___ TEXT PROVIDED

Taylor Expansion II: Quadratic Approximation¶

The previous section showed that linear approximations capture local slope. However, many functions bend, and the tangent line cannot capture this curvature.

Quadratic approximation extends this idea by incorporating curvature through second-order terms.

Geometrically:

Linear approximation gives a tangent line (or tangent plane).
Quadratic approximation gives the best local quadratic approximation (or curved surface).

Including the quadratic term allows the approximation to follow the curvature of the function more closely near the expansion point.

Quadratic Approximation in One Variable¶

Extending the linear approximation from the previous section, we include a second-order term. If \(f\) is twice differentiable near \(x_0\), we can write the second-order Taylor approximation as

\[ f(x) \approx f(x_0) + f'(x_0)(x-x_0) + \frac12 f''(x_0)(x-x_0)^2. \]

Using increment notation,

\[ \Delta f \approx f'(x_0)\Delta x + \frac12 f''(x_0)(\Delta x)^2, \]

where

\[ \Delta x = x-x_0. \]

The second term captures the curvature of the function near the expansion point.

Python Example: Quadratic Approximation in 1D¶

1. Problem¶

Approximate \(f(1.1)\) using the quadratic approximation at \(x_0=1\), where

\[ f(x)=e^{x-1}+(x-1)^2. \]

This example is useful because the exponential term introduces curvature while the polynomial keeps the derivatives simple.

______

QUESTIONS:
• a. Answer from the text on quadratic approximation:
(i) What does linear approximation give geometrically?
(ii) What condition on \(f\) near \(x_0\) is required before writing the second-order Taylor approximation?
(iii) At what value of \(x_0\) is the quadratic approximation taken in the Python example?
• b. Copy word for word the passage of the text on quadratic approximation starting at "Taylor Expansion II: Quadratic" and ending at "(or tangent plane).".
Rely solely on the text on quadratic approximation.

___ MATERIAL SHOWN

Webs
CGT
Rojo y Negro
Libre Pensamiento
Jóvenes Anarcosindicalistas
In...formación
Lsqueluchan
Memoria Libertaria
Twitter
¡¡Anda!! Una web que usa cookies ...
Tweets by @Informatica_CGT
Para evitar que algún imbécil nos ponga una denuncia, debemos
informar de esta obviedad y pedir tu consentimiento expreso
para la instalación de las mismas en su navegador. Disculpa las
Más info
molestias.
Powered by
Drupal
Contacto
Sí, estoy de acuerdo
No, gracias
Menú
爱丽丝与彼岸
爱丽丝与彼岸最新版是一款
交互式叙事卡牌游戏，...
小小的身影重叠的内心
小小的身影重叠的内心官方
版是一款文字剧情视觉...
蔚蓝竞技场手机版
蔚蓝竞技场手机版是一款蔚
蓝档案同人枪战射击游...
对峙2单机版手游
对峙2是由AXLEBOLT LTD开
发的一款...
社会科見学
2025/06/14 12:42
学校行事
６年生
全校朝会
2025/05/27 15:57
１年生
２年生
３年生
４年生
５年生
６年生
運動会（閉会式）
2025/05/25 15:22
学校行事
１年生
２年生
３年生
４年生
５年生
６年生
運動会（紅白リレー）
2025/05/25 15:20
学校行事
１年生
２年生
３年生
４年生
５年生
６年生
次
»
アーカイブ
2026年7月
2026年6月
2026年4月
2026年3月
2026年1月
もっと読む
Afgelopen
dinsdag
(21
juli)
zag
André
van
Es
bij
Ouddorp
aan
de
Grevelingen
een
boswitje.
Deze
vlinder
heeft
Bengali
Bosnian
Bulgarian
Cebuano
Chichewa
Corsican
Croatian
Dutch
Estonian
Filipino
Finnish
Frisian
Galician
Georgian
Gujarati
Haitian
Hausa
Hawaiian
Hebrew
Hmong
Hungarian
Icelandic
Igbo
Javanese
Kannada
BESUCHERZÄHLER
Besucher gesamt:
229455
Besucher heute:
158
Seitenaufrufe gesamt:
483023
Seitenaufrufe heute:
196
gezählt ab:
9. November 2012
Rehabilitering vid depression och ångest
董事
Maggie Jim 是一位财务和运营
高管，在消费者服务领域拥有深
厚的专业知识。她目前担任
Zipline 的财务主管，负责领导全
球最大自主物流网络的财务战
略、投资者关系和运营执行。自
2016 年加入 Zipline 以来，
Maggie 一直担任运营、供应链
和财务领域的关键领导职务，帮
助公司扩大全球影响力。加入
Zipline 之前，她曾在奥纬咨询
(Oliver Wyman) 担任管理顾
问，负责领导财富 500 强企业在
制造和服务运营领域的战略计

______

SOLUTION SET:
• a.
(i) A tangent line (or tangent plane).
(ii) \(f\) must be twice differentiable near \(x_0\).
(iii) \(x_0 = 1\).

• b.
Taylor Expansion II: Quadratic Approximation¶

The previous section showed that linear approximations capture local slope. However, many functions bend, and the tangent line cannot capture this curvature.

Quadratic approximation extends this idea by incorporating curvature through second-order terms.

Geometrically:

Linear approximation gives a tangent line (or tangent plane).